Let $$ K \colon= \left\{\ \frac{1}{n} \ \colon \ n \in \mathbb{N} \ \right\},$$ and let the $K$-topology on $\mathbb{R}$ be the one having as basis all open intervals $(a,b)$ and all sets of the form $(a,b)-K$, where $a, b \in \mathbb{R}$ such that $a< b$.
Then this topology is finer than the usual topology on $\mathbb{R}$.
And, these two topologies are different.
But what sets are open in the $K$-topology but not in the usual topology on $\mathbb{R}$?
And, how are the subspace topologies that $(0, +\infty)$ inherits as a subspace of $\mathbb{R}$ under these two topologies, respectively, the same, as Munkres claims?

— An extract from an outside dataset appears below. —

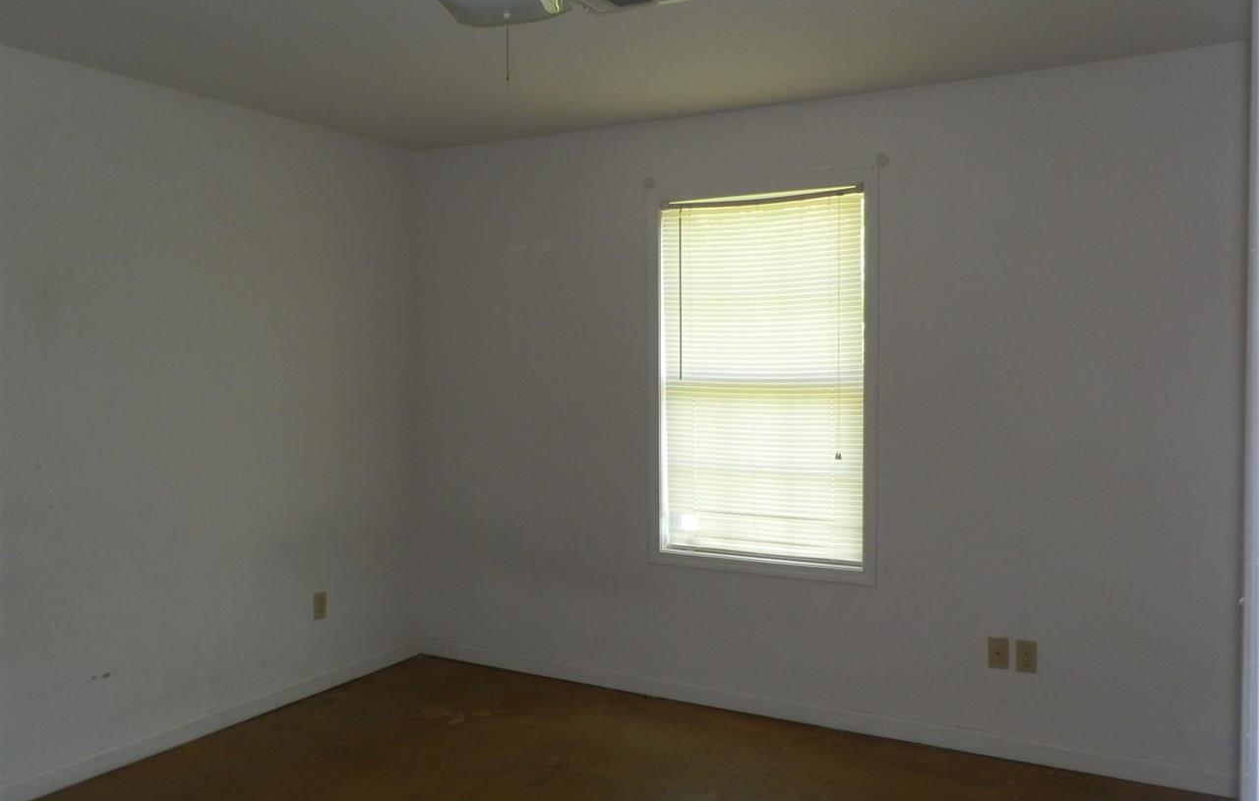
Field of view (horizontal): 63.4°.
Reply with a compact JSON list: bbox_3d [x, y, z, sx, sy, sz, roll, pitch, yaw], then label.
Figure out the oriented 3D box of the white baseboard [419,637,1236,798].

As per my understanding, any set of the form $(a,b)-K$ is again a union of one or more open intervals and is therefore in the usual topology.
Sets of the form $(a,b)-K$ where $a<0< b$ are not open in the usual topology. This is because there is no open interval containing $0$ that does not contain an element of $K$, and given any open set $U$ in the usual topology and any point $x$ in the set there must be an open interval $I$ such that $x\in I\subset U$.
To answer the second question, the reason the subspace topology on $(0,\infty)$ is the same as the usual topology is that the intersection of $K$ with this subset is closed. All of the new open sets in the $K$ topology contain 0.